‘The Conners’ Return for Season 2 With an Emotional Trip to the Delivery Room
As the second season begins of ABC’s “The Conners,” the sitcom confirms that it is now truly free to become its own, enjoyable mix of humor and family drama. Its origins were of course overshadowed by the firing of Roseanne Barr from what was originally a revival of the show “Roseanne.” Going into a new round of episodes, “The Conners” more than ever is about the daughters now running the family and Dan (John Goodman) having to face what parenting truly means, albeit a little late in life.
We catch up with the lovingly feisty Conners with quite a few brewing dilemmas. Darlene (Sara Gilbert), the main breadwinner, is having duel love affairs with boyfriend Ben (Jay R. Ferguson) and ex-husband David (Johnny Galecki, who does not appear in this episode). Aunt Jackie (Laurie Metcalf) can’t offer much advice other than the need to eventually find a way to choose one. She herself is dealing with having mother Bev (Estelle Parsons) still around with her acid commentary. Dan (Goodman) is, as usual, playing the all-knowing grandfather but doesn’t notice that Darlene’s daughter Harris (Emma Kenney) has been making weed cookies in the kitchen. He only realizes it when an irate mother of one of Harris’s classmate customers comes knocking at the door. But everyone is soon scrambling to the hospital when Becky (Alicia Goranson) goes into labor two months early.

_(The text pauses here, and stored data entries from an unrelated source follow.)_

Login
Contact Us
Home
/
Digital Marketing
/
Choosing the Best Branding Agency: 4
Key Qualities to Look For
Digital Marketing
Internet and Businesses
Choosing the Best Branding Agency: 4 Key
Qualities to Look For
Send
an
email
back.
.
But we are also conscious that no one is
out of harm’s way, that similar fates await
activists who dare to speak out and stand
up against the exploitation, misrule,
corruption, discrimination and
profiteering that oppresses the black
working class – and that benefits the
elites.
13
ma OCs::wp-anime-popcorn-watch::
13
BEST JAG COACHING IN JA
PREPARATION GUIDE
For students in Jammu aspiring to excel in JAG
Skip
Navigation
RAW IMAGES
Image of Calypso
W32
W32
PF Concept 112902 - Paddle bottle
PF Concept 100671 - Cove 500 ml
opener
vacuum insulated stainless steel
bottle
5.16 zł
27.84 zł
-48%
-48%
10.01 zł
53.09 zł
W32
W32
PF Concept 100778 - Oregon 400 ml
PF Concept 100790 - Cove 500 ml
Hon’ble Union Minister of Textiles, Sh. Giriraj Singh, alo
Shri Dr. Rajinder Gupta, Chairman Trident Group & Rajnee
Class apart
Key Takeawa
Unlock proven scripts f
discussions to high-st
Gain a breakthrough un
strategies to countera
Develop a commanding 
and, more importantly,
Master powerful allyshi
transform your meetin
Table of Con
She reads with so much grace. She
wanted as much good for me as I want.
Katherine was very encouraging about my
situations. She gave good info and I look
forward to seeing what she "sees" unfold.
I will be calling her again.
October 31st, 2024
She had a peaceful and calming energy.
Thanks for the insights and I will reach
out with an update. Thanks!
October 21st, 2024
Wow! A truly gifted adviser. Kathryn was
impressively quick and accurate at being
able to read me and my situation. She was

The season two premiere, “Preemies, Weed and Infidelity,” is classic American sitcom vibes infused with modern commentary. The charm of the original “Roseanne” was that it celebrated working class American life like few shows of its time, indeed “The Conners” still stands out when compared to other network fare. There’s never enough money, Dan has to virtually threaten a hospital clerk so Becky can be quickly attended, Darlene has to juggle work and single parenting. We love the Conners because their struggles are our struggles too. If there are clashes they stem from Darlene angry that Dan isn’t really paying attention to what Harris is up to at the house. To Dan’s credit it’s a bit hard when Harris is going through the same, moody teenage phase her mom was famous for back in the 90’s. When Becky’s water breaks in the family living room, Harris can only moan, “this is why I never come downstairs.” There’s even some sly, biting social commentary when Becky asks everyone to join her since the baby’s father, Emilio, was deported at the end of last season. Bev has some funny moments of bad humor amid all the hospital chaos, saying the waiting room reminds her of the famous scene in “Gone With the Wind” where the camera pans over rows of Confederate wounded and dead.
If there’s a gimmick that gets slightly weak it’s the whole love triangle involving Darlene. At the office Ben suggests they finally move in together. He notices she’s tense and distracted, but would never fathom the real reason. When Jackie finds Darlene walking out of her room and David asleep in her bed, she offers to take Ben off her hands. Well, why not? We wonder. But every sitcom needs this kind of juice to it. There are worst avenues “The Conners” could have taken.
Where the episode shines is in the moments dealing with Becky having a premature delivery. There are echoes here of the moving episodes in “Roseanne” long ago when Darlene also had a “premmie” birth. The moment the baby comes out and the doctors rush out with it, Becky breaks down with a well-written, moving regret about being too old to even have a child. Some dark humor brilliantly breaks the tension when Darlene reminds her that Harris was born premature and came out ok to which Becky replies, “no she didn’t!”
There’s also fun in these revival shows in the way they show characters we viewed as children now get a hard time from their own offspring. Darlene confronts Harris in the hospital about selling weed at school and Harris casually dismisses her, wondering why Darlene even cares when she’s rarely ever home anyway. For Darlene it’s a mirror reflection of how she used to give Dan and Roseanne such a hard time. A show like “The Conners” works because it’s about generations. It doesn’t need to retread, it just has to catch up with everyone.
“The Conners” returns to remind us what primetime used to be. Producers Bruce Helford, Bruce Rasmussen, and Dave Caplan keep the “Roseanne” 90’s format intact while still updating it for new viewers. We laugh and might even cry, at least on the inside, because this family’s frustrations can hit close to home.
“The Conners” season two premiered Sept. 24 and airs Tuesdays at 8 p.m. ET on ABC.